UMAP results not robust to StratifiedCV

lmcinnes / umap

Uniform Manifold Approximation and Projection

BSD 3-Clause "New" or "Revised" License

7.25k stars 789 forks source link

UMAP results not robust to StratifiedCV #488

Open rxjx opened 3 years ago

rxjx commented 3 years ago

This is something I've been able to reproduce over 3 different datasets, although all 3 are text embeddings. Each case is a binary classification problem where the positive class frequency is roughly 1% and the dataset size is ~ 3-5k. There are ~ 500 features. I've tried multiple parameter combinations for n_neighbors, target_weight, and min_dist. All plots below use the following parameters: (n_neighbors=50, metric='cosine', random_state=42, target_weight=0.9)

If I take all my labeled data and run UMAP in supervised mode I get a nice separation between my positive and negative classes like so:

However, if I hold out 10% of the data using sklearn's StratifiedShuffleSplit and set those labels to -1, the resulting plots look very different, even if I set n_neighbors to 100:

This makes me much less confident about using UMAP as a metric learning tool. Any thoughts as to why this is happening (or more likely what I'm doing wrong) would be greatly appreciated.

rxjx commented 3 years ago

I repeated the above experiment, this time fitting the model with only the training data (no -1 for labels), and then transforming the test data and plotting it as well. Plots show training data as '0' and '1' with test data as '0+' and '1+'. This time I get a closer mapping to the distribution with the full set.

rxjx commented 3 years ago

I guess preserving topological structure doesn't necessarily work well for classification where you want to separate classes as much as possible no matter what the topology.

lmcinnes commented 3 years ago

There are certainly limits to what it can do. The supervision can be effective, but there are issues, especially when the label structure does not line up very well at all with the topological structure of the data. You might be interested in work by Tim Sainburg on using neural networks to learn a parameterised map (https://github.com/timsainb/parametric_umap), including in a semi-supervised case.
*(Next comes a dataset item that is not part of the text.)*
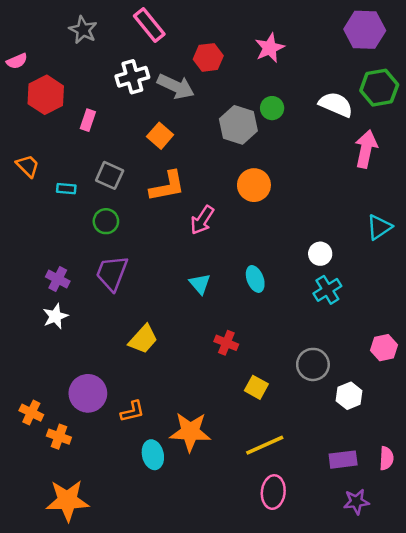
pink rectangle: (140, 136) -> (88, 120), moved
He had some success with this when using a combination of learned features and using data augmentation.

rxjx commented 3 years ago

Thanks for the link. Could you comment on why there's such a difference between UMAP with -1 as labels for 10% of the data vs fitting on 90% and then transforming that same 10%?

rxjx commented 3 years ago

Also, that link 404s, and a google search for 'timsainb parametric umap' didn't turn up anything.

rxjx commented 3 years ago

Wait, my bad, the search does give me something to look at. I typed it wrong first.

lmcinnes commented 3 years ago

I think the answer to your question is that the transform is, in some sense, imperfect. What I mean by that is that the results of fitting on some data and then transforming the rest is not the same as fitting on the full set. This is because the first case has to hold the original embedding fixed, and can only manipulate the new points, while the second sees the full dataset and adjusts everything accordingly. There is actually even more to it than that because there are internal interaction effects, but that is more complicated to detail here. Merely withholding the labels on 10% of the data doesn't stop UMAP from making use of the actual data itself in the layout (and internal interactions). This can make for quite a different result in the long run.

rxjx commented 3 years ago

Yeah, that was my guess too based on reading some of the other answers in the Issues section. Just wanted confirmation that I wasn't doing something completely wrong or had missed an option or setting. Thanks for answering my questions.